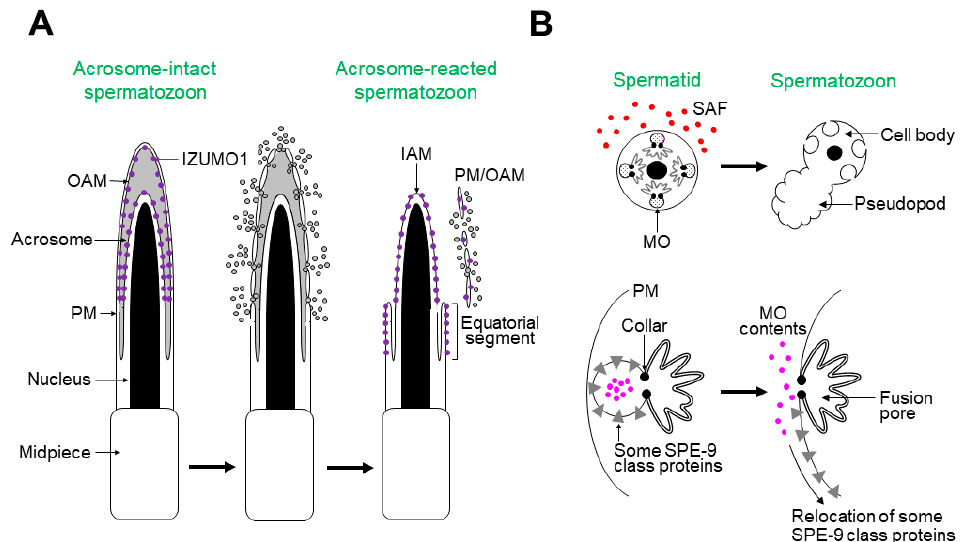
Figure 2. The acrosome reaction in mice and MO fusion in C. elegans . ( A ) The acrosome reaction is a sperm activation event during capacitation. After initiation of the acrosome reaction, the PM and OAM fuse at multiple sites, resulting in the extracellular release of acrosomal contents (gray-colored circles). IZUMO1 (purple-colored circles)—a sperm protein essential for gamete fusion—relocates to the surface of the equatorial segment, where the spermatozoa bind to and fuse with the oocyte PM. In this panel, the flagellum is omitted. ( B ) ( Upper panel ) A C. elegans spermatid intracellularly contains numerous MOs. After stimulation with in vivo or in vitro SAFs (red-colored circles), a pseudopod extends from the cell, forming a motile amoeboid spermatozoon. ( Lower panel ) Simultaneously, each MO fuses with the spermatid PM, and MO contents (pink-colored circles) are released extracellularly. The MO collars leave a permanent fusion pore. During acrosome reaction, some SPE-9 class proteins, which are essential for fertilization, relocate onto the pseudopod or entire spermatozoon. This illustration is a modi fi cation of a fi gure in [9].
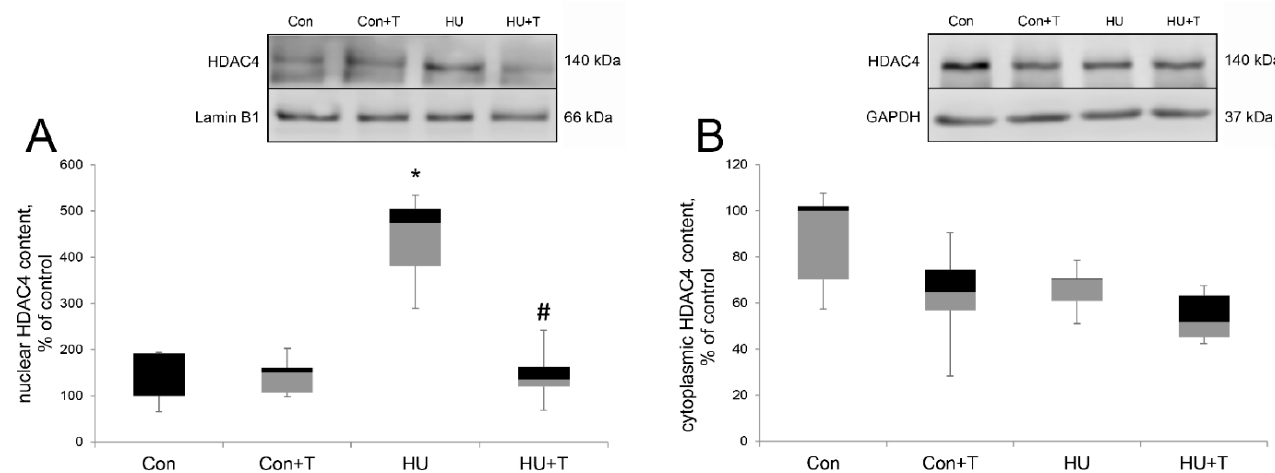
Figure 2. Western blot analysis of nuclear HDAC4 ( A ) and cytoplasmic HDAC4 ( B ) content in rat soleus muscle in control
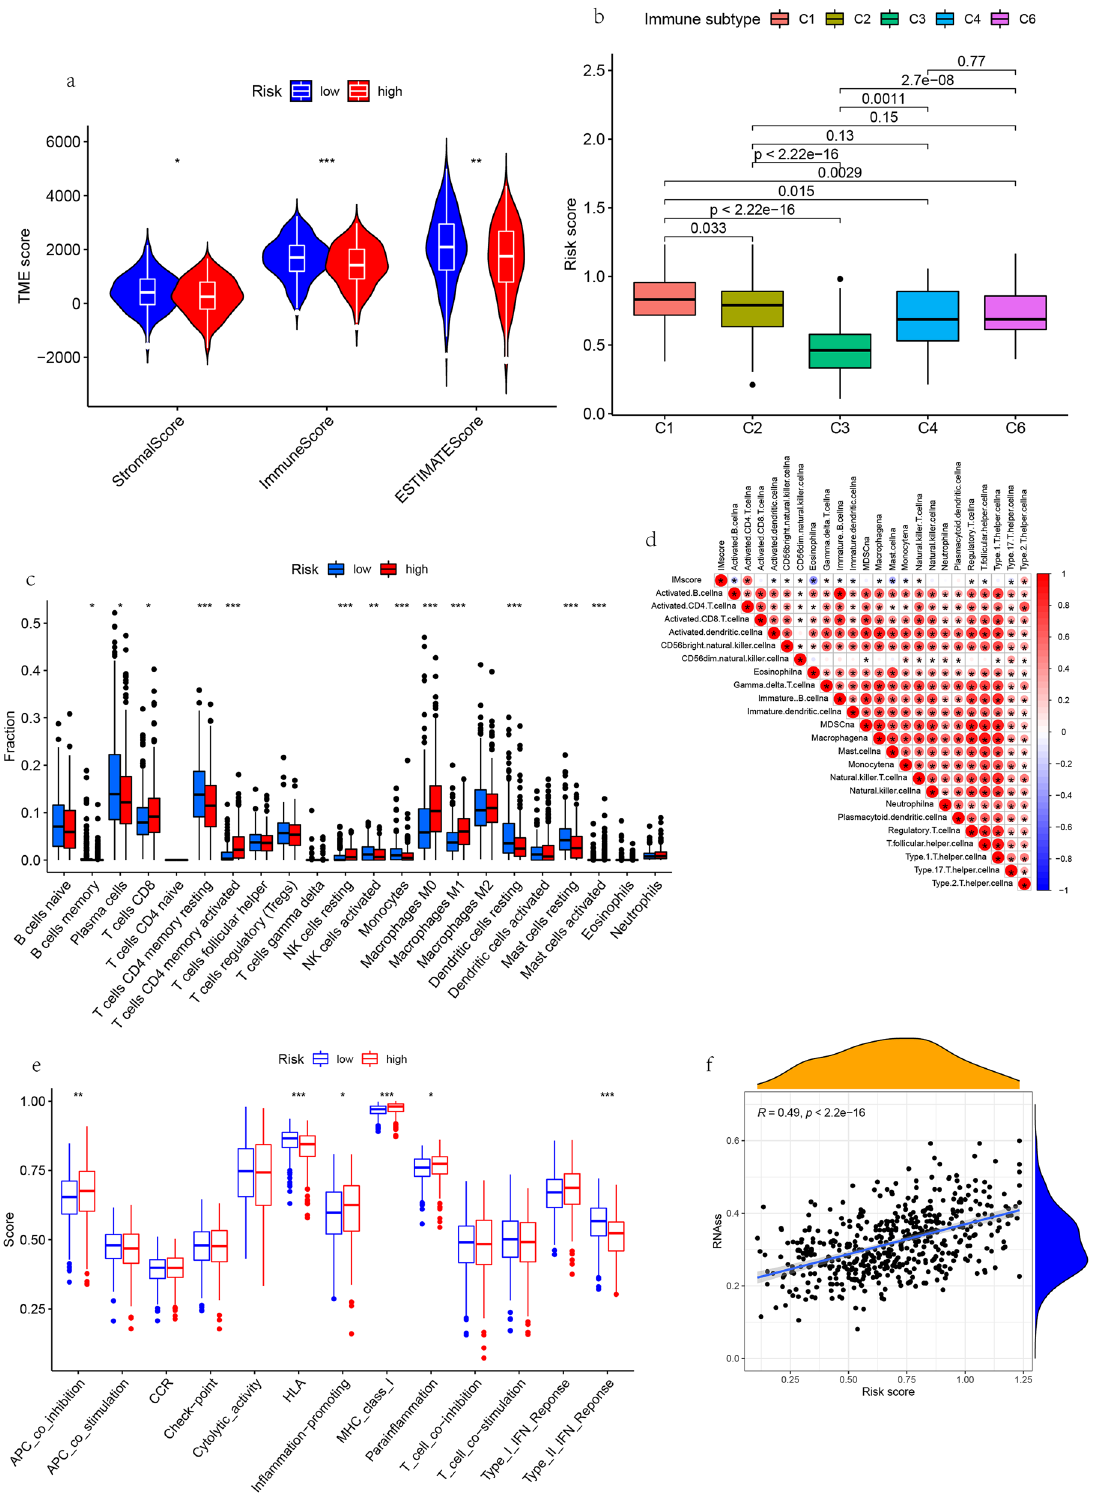
Figure 10. Relationship between tumor immune cell infiltration and risk score. ( a ) Relationship between tumor microenvironment and immune risk characteristics. ( b ) The relationship between risk score and immune typing. ( c ) Association between tumor infiltrating immune cells and immune risk characteristics. ( d ) Correlation analysis of immune cells. ( e ) Analysis of immune related function among different risk groups in The Cancer Genome Atlas (TCGA) cohort. The boxplot shows the scores of 13 immune related functions. The pvalue is displayed as: * P < 0.05,** P < 0.01,*** P < 0.001. ( f ) Correlation between stem cells and risk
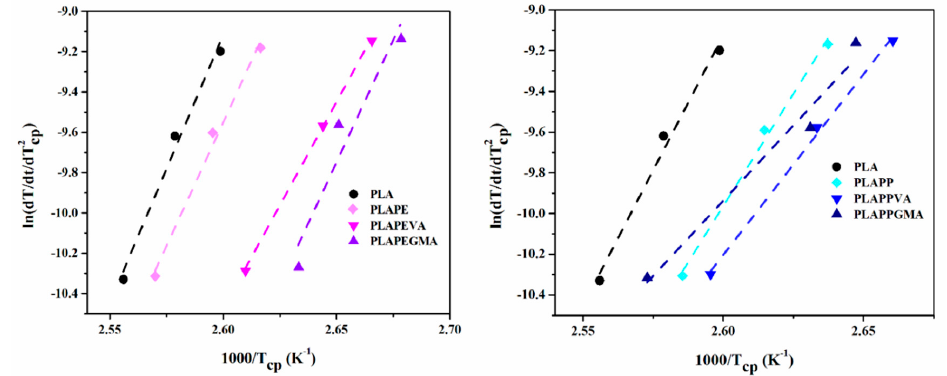
Figure 9. Plots for evaluating the crystallization activation energy for the comparison between different compositions of compatibilized and non compatibilized PLA/POE blends with neat PLA for each grade of POE based on the Kissinger model.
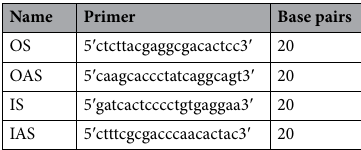
Table 1. HCV 5 ʹ UTR primers and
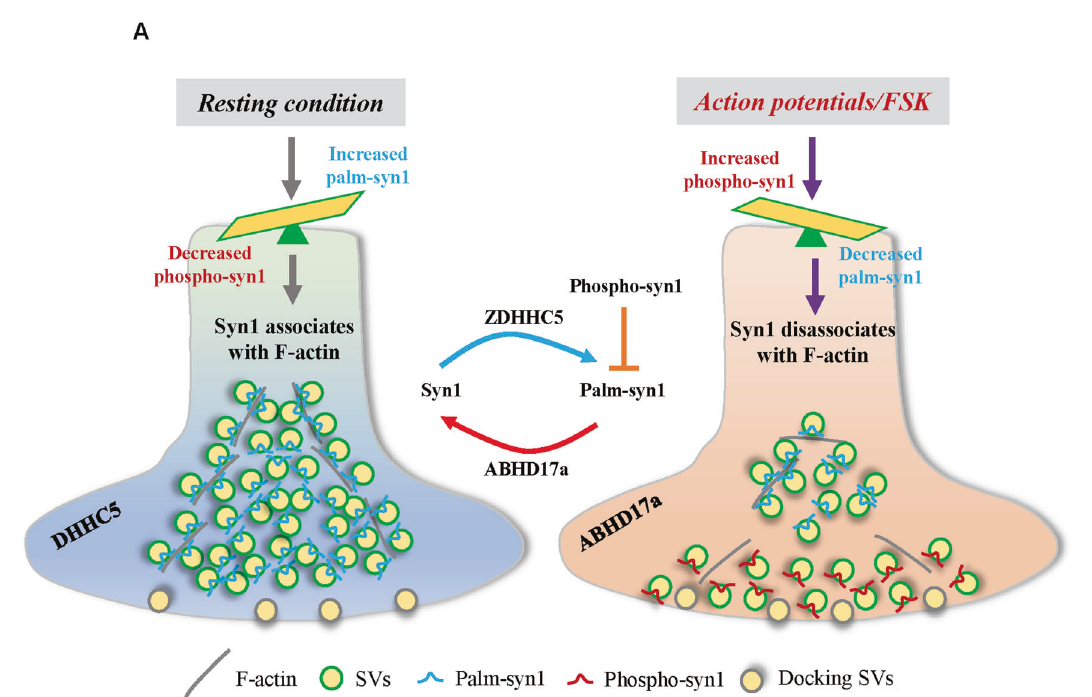
Fig. 7 Schematic presentation of SVs dynamicity regulated by the crosstalk of Syn1 palmitoylation and phosphorylation within presynapse. A under resting condition, downregulated Syn1 phosphorylation upregulates its level of palmitoylation mediated by ZDHHC5, together they ensure the high binding af fi nity of Syn1 with SVs and F-actin to maintain compacted SVs pool. In action potentiation (or triggered by FSK), Syn1 phosphorylation is upregulated, which then downregulates the level of palm-Syn1 potentially catalyzed by ABHD17a, together they trigger the disassociation of Syn1 with F-actin (partially) and thus the diffusion of SVs within presynapse. Of note, Syn1 phosphorylation negatively regulates its level of palmitoylation but not reversely. Moreover, the number of docking SVs are not affected within these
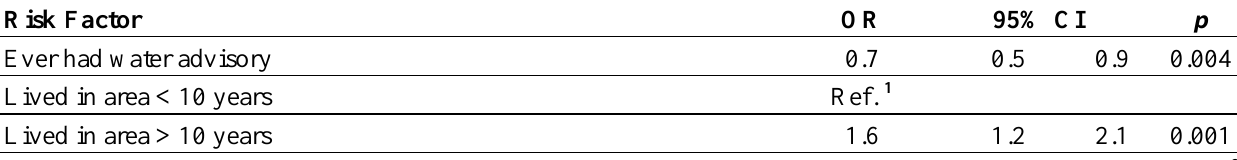
Table 4. Risk factors included in final multivariable model for daily consumption of tap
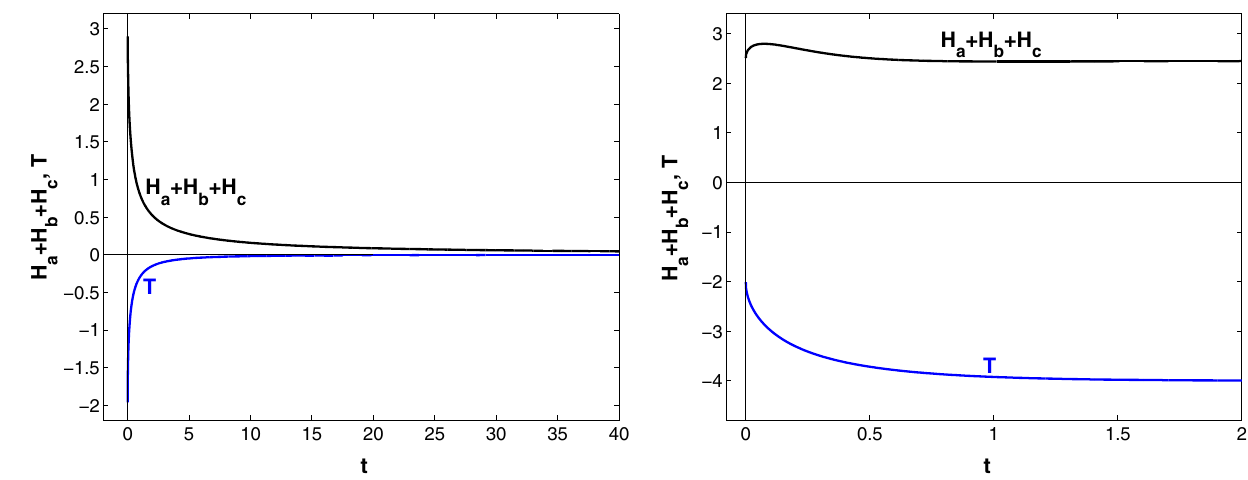
Fig. 2 The evolution of the torsion scalar T and sum of Hubble param- plot and H a ( 0 ) = − 0 . 24, H b ( 0 ) = 0 . 9, H c ( 0 ) = 1 . 85 for the right eters X = H a + H b + H c for N = 2, f 0 = 1 one. The left picture demonstrates the cosmological scenario Ia and the , w = 0, K = 1. The 12 right graph shows the scenario Ib initial values are H a ( 0 ) = − 0 . 4, H b ( 0 ) = 1, H c ( 0 ) = 2 . 3 for the left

┄┄┄┄┄┄┄┄┄┄

What to do
Print the listing word for word but skip its pictures.

Expected answer
Figure 2. The acrosome reaction in mice and MO fusion in C. elegans . ( A ) The acrosome reaction is a sperm activation event during capacitation. After initiation of the acrosome reaction, the PM and OAM fuse at multiple sites, resulting in the extracellular release of acrosomal contents (gray-colored circles). IZUMO1 (purple-colored circles)—a sperm protein essential for gamete fusion—relocates to the surface of the equatorial segment, where the spermatozoa bind to and fuse with the oocyte PM. In this panel, the flagellum is omitted. ( B ) ( Upper panel ) A C. elegans spermatid intracellularly contains numerous MOs. After stimulation with in vivo or in vitro SAFs (red-colored circles), a pseudopod extends from the cell, forming a motile amoeboid spermatozoon. ( Lower panel ) Simultaneously, each MO fuses with the spermatid PM, and MO contents (pink-colored circles) are released extracellularly. The MO collars leave a permanent fusion pore. During acrosome reaction, some SPE-9 class proteins, which are essential for fertilization, relocate onto the pseudopod or entire spermatozoon. This illustration is a modi fi cation of a fi gure in [9].
Figure 2. Western blot analysis of nuclear HDAC4 ( A ) and cytoplasmic HDAC4 ( B ) content in rat soleus muscle in control
Figure 10. Relationship between tumor immune cell infiltration and risk score. ( a ) Relationship between tumor microenvironment and immune risk characteristics. ( b ) The relationship between risk score and immune typing. ( c ) Association between tumor infiltrating immune cells and immune risk characteristics. ( d ) Correlation analysis of immune cells. ( e ) Analysis of immune related function among different risk groups in The Cancer Genome Atlas (TCGA) cohort. The boxplot shows the scores of 13 immune related functions. The pvalue is displayed as: * P < 0.05,** P < 0.01,*** P < 0.001. ( f ) Correlation between stem cells and risk
Figure 9. Plots for evaluating the crystallization activation energy for the comparison between different compositions of compatibilized and non compatibilized PLA/POE blends with neat PLA for each grade of POE based on the Kissinger model.
Table 1. HCV 5 ʹ UTR primers and
Fig. 7 Schematic presentation of SVs dynamicity regulated by the crosstalk of Syn1 palmitoylation and phosphorylation within presynapse. A under resting condition, downregulated Syn1 phosphorylation upregulates its level of palmitoylation mediated by ZDHHC5, together they ensure the high binding af fi nity of Syn1 with SVs and F-actin to maintain compacted SVs pool. In action potentiation (or triggered by FSK), Syn1 phosphorylation is upregulated, which then downregulates the level of palm-Syn1 potentially catalyzed by ABHD17a, together they trigger the disassociation of Syn1 with F-actin (partially) and thus the diffusion of SVs within presynapse. Of note, Syn1 phosphorylation negatively regulates its level of palmitoylation but not reversely. Moreover, the number of docking SVs are not affected within these
Table 4. Risk factors included in final multivariable model for daily consumption of tap
Fig. 2 The evolution of the torsion scalar T and sum of Hubble param- plot and H a ( 0 ) = − 0 . 24, H b ( 0 ) = 0 . 9, H c ( 0 ) = 1 . 85 for the right eters X = H a + H b + H c for N = 2, f 0 = 1 one. The left picture demonstrates the cosmological scenario Ia and the , w = 0, K = 1. The 12 right graph shows the scenario Ib initial values are H a ( 0 ) = − 0 . 4, H b ( 0 ) = 1, H c ( 0 ) = 2 . 3 for the left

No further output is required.